World of Horror review – atmospheric retro dread as fleeting as a nightmare

Structural complexity and a magpie’s eye for pilfering makes for a strange, fragmentary journey into nightmare.

Come, take a flick through World of Horror’s rolodex of nightmares; see faces flayed by vengeful wives, wild-eyed teachers with rictus grins, soul-bartering telemarketers, trypophobia-inducing latticework rendered across human skin, and other lurid things.

It is 198X and the world is on the cusp of a technological revolution (and Eldritch annihilation, but we’ll get to that), caught between the superstitions of the old world and the suspicions of the new; a place where diabolical rituals are still performed by the light of the moon, while Bulletin Board Systems send murderous dial-up messages from beyond the veil. It’s also a world immediately indebted, both visually and tonally, to manga horror master Junji Ito, whose stories of everyday mundanity succumbing to the grotesque here shape countless original horrors drawing upon influences as wide as Lovecraft, Japanese folklore, urban legends, and creepy pasta. Yet for all its reverential pilfering, World of Horror – which technically falls under the banner of rogue-like RPG, even if its text-heavy, point-and-click design feels like something else entirely – still manages to conjure a wonderfully idiosyncratic mood of its own.

World of Horror reviewDeveloper: Paweł KoźmińskiPublisher: Ysbryd GamesPlatform: Played on PCAvailability: Out now on PS4,Switch and PC(Steam).

A lot of that is down to its grungy, lo-fi presentation, of course, with World of Horror’s retro aesthetic evoking the feeling of a cursed computer game running on an ancient desktop machine spat up from the very depths of hell; it’s minimalism and maximalism slammed together in uneasy ways, a jostling interface paired with sparsely evocative text married to an engulfing chiptune drone underscoring a stark 1-bit art style that’s all the more sinister in the horrifying details its two-tone colour palette can’t quite adequately convey.
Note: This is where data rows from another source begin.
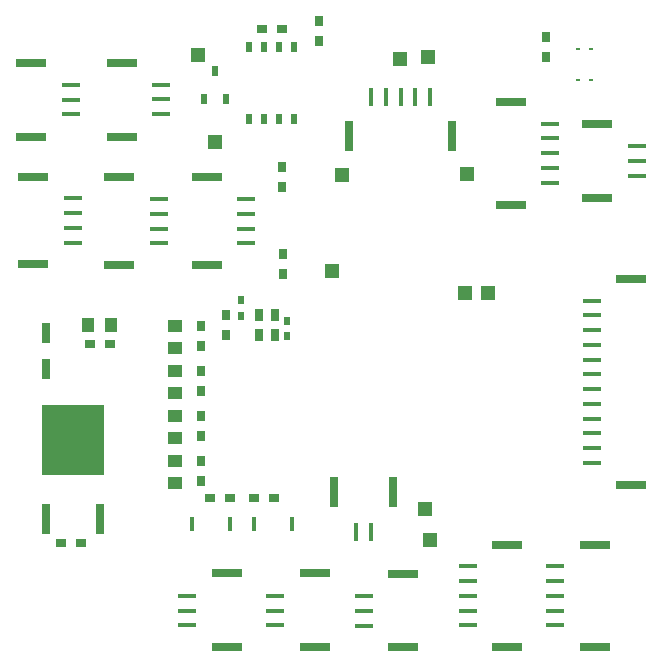
<source format=gbr>
G04 DipTrace 3.2.0.1*
G04 TopPaste.gbr*
%MOIN*%
G04 #@! TF.FileFunction,Paste,Top*
G04 #@! TF.Part,Single*
%ADD57R,0.031496X0.03937*%
%ADD59R,0.21063X0.234252*%
%ADD61R,0.031496X0.100394*%
%ADD63R,0.022126X0.037126*%
%ADD65R,0.003937X0.03937*%
%ADD67R,0.03937X0.003937*%
%ADD69R,0.014567X0.011024*%
%ADD75R,0.015748X0.059055*%
%ADD77R,0.031496X0.102362*%
%ADD79R,0.059055X0.015748*%
%ADD81R,0.102362X0.031496*%
%ADD83R,0.043307X0.051181*%
%ADD85R,0.051181X0.043307*%
%ADD87R,0.023622X0.033465*%
%ADD89R,0.019685X0.027559*%
%ADD91R,0.031496X0.070866*%
%ADD93R,0.031496X0.035433*%
%ADD95R,0.035433X0.031496*%
%ADD97R,0.01378X0.051181*%
%ADD99R,0.051181X0.051181*%
%FSLAX26Y26*%
G04*
G70*
G90*
G75*
G01*
G04 TopPaste*
%LPD*%
D99*
X1909121Y901287D3*
X1890827Y1003622D3*
D97*
X1243123Y954619D3*
X1115171D3*
X1321864D3*
X1449816D3*
D91*
X629277Y1589749D3*
Y1471639D3*
D89*
X1277496Y1699589D3*
Y1648408D3*
X1433730Y1630846D3*
Y1579665D3*
D93*
X2294364Y2576882D3*
Y2509953D3*
D95*
X1414938Y2605598D3*
X1348009D3*
X679278Y891194D3*
X746207D3*
D99*
X1193101Y2227154D3*
X1134921Y2518492D3*
D87*
X1155559Y2369251D3*
X1230362D3*
X1192961Y2463739D3*
D85*
X1058104Y1390043D3*
Y1464846D3*
Y1240043D3*
Y1314846D3*
Y1090043D3*
Y1164846D3*
Y1540043D3*
Y1614846D3*
D83*
X844635Y1616986D3*
X769832D3*
D99*
X1615236Y2116917D3*
X1583740Y1798898D3*
D81*
X2580034Y1084646D3*
Y1771654D3*
D79*
X2448144Y1452756D3*
Y1206693D3*
Y1255906D3*
Y1157480D3*
Y1305118D3*
Y1354331D3*
Y1501969D3*
Y1403543D3*
Y1551181D3*
Y1600394D3*
Y1649606D3*
Y1698819D3*
D81*
X586003Y2112412D3*
Y1819105D3*
D79*
X717892Y1990365D3*
Y1941152D3*
Y2039577D3*
Y1891940D3*
D81*
X1230554Y543425D3*
Y789488D3*
D79*
X1098664Y616260D3*
Y665472D3*
Y714685D3*
D81*
X1524016Y543520D3*
Y789583D3*
D79*
X1392126Y616354D3*
Y665567D3*
Y714780D3*
D81*
X1820395Y542902D3*
Y788965D3*
D79*
X1688505Y615736D3*
Y664949D3*
Y714161D3*
D81*
X2166417Y542992D3*
Y885512D3*
D79*
X2034528Y615827D3*
Y665039D3*
Y714252D3*
Y615827D3*
Y763465D3*
Y812677D3*
D81*
X2457756Y542992D3*
Y885512D3*
D79*
X2325866Y615827D3*
Y665039D3*
Y714252D3*
Y615827D3*
Y763465D3*
Y812677D3*
D81*
X873482Y2109630D3*
Y1816323D3*
D79*
X1005371Y1987583D3*
Y1938370D3*
Y2036795D3*
Y1889157D3*
D81*
X1164734Y2109630D3*
Y1816323D3*
D79*
X1296623Y1987583D3*
Y1938370D3*
Y2036795D3*
Y1889157D3*
D81*
X2465630Y2286209D3*
Y2040146D3*
D79*
X2597520Y2213374D3*
Y2164161D3*
Y2114949D3*
D77*
X1639663Y2246072D3*
X1982182D3*
D75*
X1761710Y2377962D3*
X1810923D3*
X1712497D3*
X1860135D3*
X1909348D3*
D81*
X881152Y2491298D3*
Y2245235D3*
D79*
X1013042Y2418463D3*
Y2369251D3*
Y2320038D3*
D81*
X2177589Y2361522D3*
Y2019003D3*
D79*
X2309479Y2239475D3*
Y2190262D3*
Y2288688D3*
Y2141050D3*
Y2091837D3*
D77*
X1785463Y1060560D3*
X1588613D3*
D75*
X1712629Y928671D3*
X1663416D3*
D81*
X579262Y2491031D3*
Y2244969D3*
D79*
X711152Y2418197D3*
Y2368984D3*
Y2319772D3*
D95*
X1388793Y1041234D3*
X1321864D3*
X1176194D3*
X1243123D3*
D93*
X1414449Y2076924D3*
Y2143853D3*
X1418386Y1854016D3*
Y1787087D3*
X1145608Y1098114D3*
Y1165043D3*
Y1248114D3*
Y1315043D3*
X1145606Y1396294D3*
Y1463223D3*
Y1546294D3*
Y1613223D3*
X1227501Y1584789D3*
Y1651718D3*
X1537312Y2563711D3*
Y2630640D3*
D95*
X841777Y1554087D3*
X774848D3*
D69*
X2446248Y2435205D3*
Y2538354D3*
X2400579Y2435205D3*
Y2538354D3*
D99*
X2103425Y1724094D3*
X2024685D3*
D67*
X1577573Y1643927D3*
Y1624241D3*
Y1604556D3*
Y1584871D3*
Y1565186D3*
Y1545501D3*
Y1525816D3*
Y1506131D3*
Y1486446D3*
Y1466761D3*
Y1447076D3*
Y1427391D3*
Y1407706D3*
Y1388021D3*
Y1368336D3*
Y1348651D3*
D65*
X1656314Y1269911D3*
X1675999D3*
X1695684D3*
X1715369D3*
X1735054D3*
X1754739D3*
X1774424D3*
X1794109D3*
X1813794D3*
X1833479D3*
X1853164D3*
X1872849D3*
X1892534D3*
X1912219D3*
X1931904D3*
X1951589D3*
D67*
X2030329Y1348651D3*
Y1368336D3*
Y1388021D3*
Y1407706D3*
Y1427391D3*
Y1447076D3*
Y1466761D3*
Y1486446D3*
Y1506131D3*
Y1525816D3*
Y1545501D3*
Y1565186D3*
Y1584871D3*
Y1604556D3*
Y1624241D3*
Y1643927D3*
D65*
X1951589Y1722667D3*
X1931904D3*
X1912219D3*
X1892534D3*
X1872849D3*
X1853164D3*
X1833479D3*
X1813794D3*
X1794109D3*
X1774424D3*
X1754739D3*
X1735054D3*
X1715369D3*
X1695684D3*
X1675999D3*
X1656314D3*
D63*
X1454552Y2543879D3*
X1404552D3*
X1354552D3*
X1304552D3*
Y2303381D3*
X1354552D3*
X1404552D3*
X1454552D3*
D61*
X629638Y970933D3*
X809165D3*
D59*
X719402Y1234713D3*
D99*
X1808150Y2505239D3*
X1902638Y2509176D3*
X2032559Y2121314D3*
D57*
X1340001Y1582541D3*
X1391182D3*
X1340001Y1649470D3*
X1391182D3*
M02*

</source>
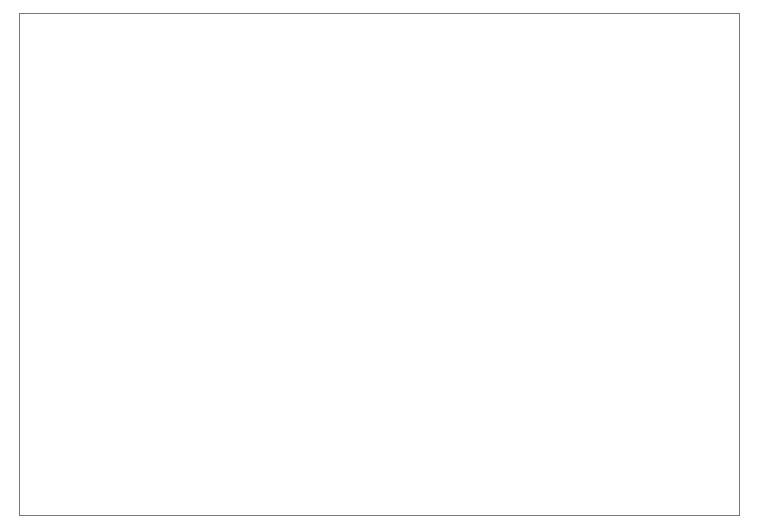
<source format=gbr>
%TF.GenerationSoftware,KiCad,Pcbnew,8.0.5*%
%TF.CreationDate,2024-10-02T16:41:57+03:00*%
%TF.ProjectId,shutter,73687574-7465-4722-9e6b-696361645f70,rev?*%
%TF.SameCoordinates,Original*%
%TF.FileFunction,Profile,NP*%
%FSLAX46Y46*%
G04 Gerber Fmt 4.6, Leading zero omitted, Abs format (unit mm)*
G04 Created by KiCad (PCBNEW 8.0.5) date 2024-10-02 16:41:57*
%MOMM*%
%LPD*%
G01*
G04 APERTURE LIST*
%TA.AperFunction,Profile*%
%ADD10C,0.100000*%
%TD*%
G04 APERTURE END LIST*
D10*
X173500000Y-113000000D02*
X173500000Y-70500000D01*
X112500000Y-113000000D02*
X173500000Y-113000000D01*
X112500000Y-70500000D02*
X112500000Y-113000000D01*
X173500000Y-70500000D02*
X112500000Y-70500000D01*
M02*

</source>
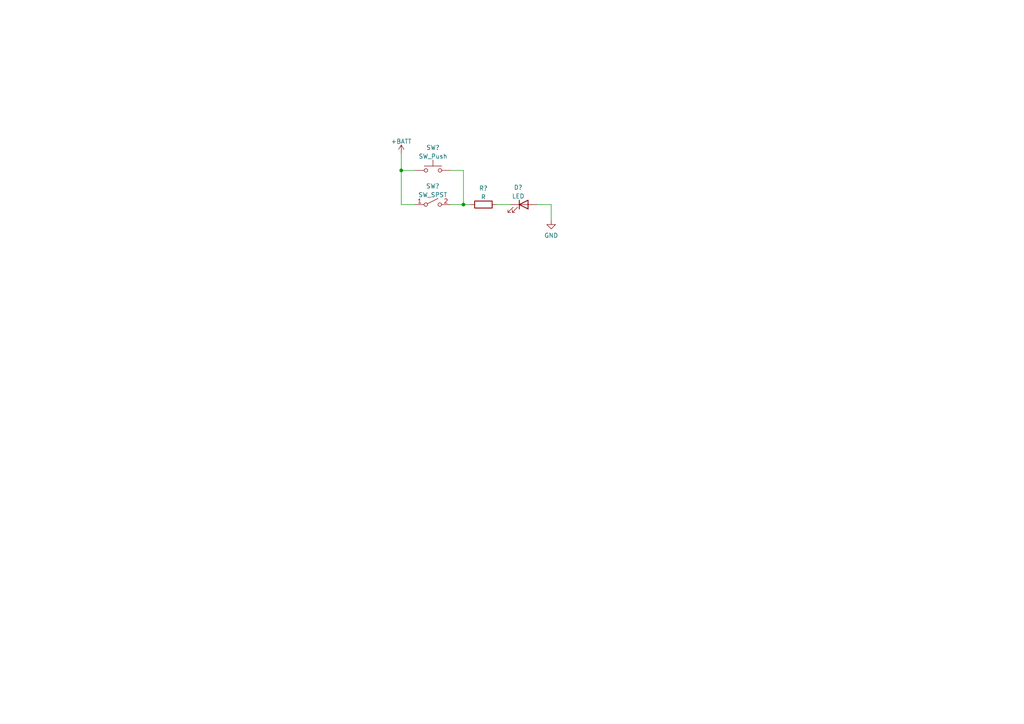
<source format=kicad_sch>
(kicad_sch (version 20211123) (generator eeschema)

  (uuid 4955159a-17a3-4205-9840-79226a8594b5)

  (paper "A4")

  

  (junction (at 134.4168 59.3344) (diameter 0) (color 0 0 0 0)
    (uuid 1e45a956-b457-435b-aed9-acc7aa738f6e)
  )
  (junction (at 116.3828 49.4284) (diameter 0) (color 0 0 0 0)
    (uuid fb2cf194-6820-4f16-93a3-7d348a02bb4a)
  )

  (wire (pts (xy 159.8676 59.3344) (xy 159.8676 63.8556))
    (stroke (width 0) (type default) (color 0 0 0 0))
    (uuid 073f4ff4-606b-48f5-acf5-830ea34a9a7d)
  )
  (wire (pts (xy 116.3828 49.4284) (xy 116.3828 44.6024))
    (stroke (width 0) (type default) (color 0 0 0 0))
    (uuid 0959542e-a50f-4ff4-bb46-2396ad6754bf)
  )
  (wire (pts (xy 120.4976 49.4284) (xy 116.3828 49.4284))
    (stroke (width 0) (type default) (color 0 0 0 0))
    (uuid 13158dc7-fd0b-49cc-8063-c34f88b3ab18)
  )
  (wire (pts (xy 116.3828 59.3344) (xy 120.4468 59.3344))
    (stroke (width 0) (type default) (color 0 0 0 0))
    (uuid 1863694f-0ccb-4241-8aa1-e657cb06d098)
  )
  (wire (pts (xy 130.6068 59.3344) (xy 134.4168 59.3344))
    (stroke (width 0) (type default) (color 0 0 0 0))
    (uuid 7445133f-d727-4d47-8740-37c5693af119)
  )
  (wire (pts (xy 144.018 59.3344) (xy 148.082 59.3344))
    (stroke (width 0) (type default) (color 0 0 0 0))
    (uuid 794b6092-eeb6-489f-9d90-371a30be0161)
  )
  (wire (pts (xy 134.4168 49.4284) (xy 134.4168 59.3344))
    (stroke (width 0) (type default) (color 0 0 0 0))
    (uuid 81966f90-999e-4a3c-81de-d622ea768310)
  )
  (wire (pts (xy 155.702 59.3344) (xy 159.8676 59.3344))
    (stroke (width 0) (type default) (color 0 0 0 0))
    (uuid ae2e5adc-da56-426f-9a13-f33c9c81a828)
  )
  (wire (pts (xy 130.6576 49.4284) (xy 134.4168 49.4284))
    (stroke (width 0) (type default) (color 0 0 0 0))
    (uuid b504ab17-1545-456d-9d36-7d72a804b74e)
  )
  (wire (pts (xy 134.4168 59.3344) (xy 136.398 59.3344))
    (stroke (width 0) (type default) (color 0 0 0 0))
    (uuid cbe9bb4c-c53a-4e82-b513-7b0c8006c0ef)
  )
  (wire (pts (xy 116.3828 59.3344) (xy 116.3828 49.4284))
    (stroke (width 0) (type default) (color 0 0 0 0))
    (uuid fbe01bb7-9a79-42d8-9da0-8f8ac50f8aac)
  )

  (symbol (lib_id "Device:R") (at 140.208 59.3344 90) (unit 1)
    (in_bom yes) (on_board yes) (fields_autoplaced)
    (uuid 1703f940-c271-4fc9-9ddd-fa735fc0435b)
    (property "Reference" "R?" (id 0) (at 140.208 54.6186 90))
    (property "Value" "R" (id 1) (at 140.208 57.1555 90))
    (property "Footprint" "" (id 2) (at 140.208 61.1124 90)
      (effects (font (size 1.27 1.27)) hide)
    )
    (property "Datasheet" "~" (id 3) (at 140.208 59.3344 0)
      (effects (font (size 1.27 1.27)) hide)
    )
    (pin "1" (uuid c400b6ba-2917-4e9e-a4d9-24af529ebc6a))
    (pin "2" (uuid 1272efec-32c4-40db-8646-8f9c59b77b2f))
  )

  (symbol (lib_id "Switch:SW_SPST") (at 125.5268 59.3344 0) (unit 1)
    (in_bom yes) (on_board yes) (fields_autoplaced)
    (uuid 8b6344ab-7365-4597-b35a-6d6fbaa7651f)
    (property "Reference" "SW?" (id 0) (at 125.5268 53.9836 0))
    (property "Value" "SW_SPST" (id 1) (at 125.5268 56.5205 0))
    (property "Footprint" "" (id 2) (at 125.5268 59.3344 0)
      (effects (font (size 1.27 1.27)) hide)
    )
    (property "Datasheet" "~" (id 3) (at 125.5268 59.3344 0)
      (effects (font (size 1.27 1.27)) hide)
    )
    (pin "1" (uuid 9a36bc24-69dd-4b5c-a6af-54271b14b349))
    (pin "2" (uuid a6cce797-9c59-4236-840a-9d31866b642c))
  )

  (symbol (lib_id "Device:LED") (at 151.892 59.3344 0) (unit 1)
    (in_bom yes) (on_board yes) (fields_autoplaced)
    (uuid 8c4fdc6f-e3a7-4ea4-a638-d9fa49c9577c)
    (property "Reference" "D?" (id 0) (at 150.3045 54.3646 0))
    (property "Value" "LED" (id 1) (at 150.3045 56.9015 0))
    (property "Footprint" "" (id 2) (at 151.892 59.3344 0)
      (effects (font (size 1.27 1.27)) hide)
    )
    (property "Datasheet" "~" (id 3) (at 151.892 59.3344 0)
      (effects (font (size 1.27 1.27)) hide)
    )
    (pin "1" (uuid 3186563a-6d30-45b1-8649-22860a215da3))
    (pin "2" (uuid 513237ff-a1a9-44dc-b3f4-504a50eb87c1))
  )

  (symbol (lib_id "power:+BATT") (at 116.3828 44.6024 0) (unit 1)
    (in_bom yes) (on_board yes) (fields_autoplaced)
    (uuid ec3ae50c-9aa1-4d76-be68-133f12540456)
    (property "Reference" "#PWR?" (id 0) (at 116.3828 48.4124 0)
      (effects (font (size 1.27 1.27)) hide)
    )
    (property "Value" "+BATT" (id 1) (at 116.3828 41.0266 0))
    (property "Footprint" "" (id 2) (at 116.3828 44.6024 0)
      (effects (font (size 1.27 1.27)) hide)
    )
    (property "Datasheet" "" (id 3) (at 116.3828 44.6024 0)
      (effects (font (size 1.27 1.27)) hide)
    )
    (pin "1" (uuid ab510ee1-9088-4b4d-bede-b2120e120f1f))
  )

  (symbol (lib_id "Switch:SW_Push") (at 125.5776 49.4284 0) (unit 1)
    (in_bom yes) (on_board yes) (fields_autoplaced)
    (uuid efc373e4-8310-4f94-8685-9c2412e4528b)
    (property "Reference" "SW?" (id 0) (at 125.5776 42.8076 0))
    (property "Value" "SW_Push" (id 1) (at 125.5776 45.3445 0))
    (property "Footprint" "" (id 2) (at 125.5776 44.3484 0)
      (effects (font (size 1.27 1.27)) hide)
    )
    (property "Datasheet" "~" (id 3) (at 125.5776 44.3484 0)
      (effects (font (size 1.27 1.27)) hide)
    )
    (pin "1" (uuid 2729d691-41c1-4455-a0a6-7fe2dafcb34c))
    (pin "2" (uuid f1cf5479-d883-4021-93a5-6b145cb6c025))
  )

  (symbol (lib_id "power:GND") (at 159.8676 63.8556 0) (unit 1)
    (in_bom yes) (on_board yes) (fields_autoplaced)
    (uuid fd20cc5b-b6b7-49ad-aa5a-34a7caf94e16)
    (property "Reference" "#PWR?" (id 0) (at 159.8676 70.2056 0)
      (effects (font (size 1.27 1.27)) hide)
    )
    (property "Value" "GND" (id 1) (at 159.8676 68.299 0))
    (property "Footprint" "" (id 2) (at 159.8676 63.8556 0)
      (effects (font (size 1.27 1.27)) hide)
    )
    (property "Datasheet" "" (id 3) (at 159.8676 63.8556 0)
      (effects (font (size 1.27 1.27)) hide)
    )
    (pin "1" (uuid f53b313c-a6a4-4fc8-9b85-21671c6d827e))
  )
)

</source>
It’s utterly cohesive in its unsettling chaos and entirely appropriate to the game’s inherently fragmentary form.

Structurally, you see, World of Horror foregoes tight narrative cohesion in favour of a looser story framework summoning forth a ceaseless parade of randomised, wildly imaginative grotesqueries like an ever-churning fever dream. Yes, it’s an RPG of sorts, and a rogue-lite one at that, but more than anything – once you strip away its lo-fi flourishes and flapping folds of skin – it’s a spritely little story engine shaped from countless roiling parts that swell and subside to form an endlessly shifting tale of cosmic peril.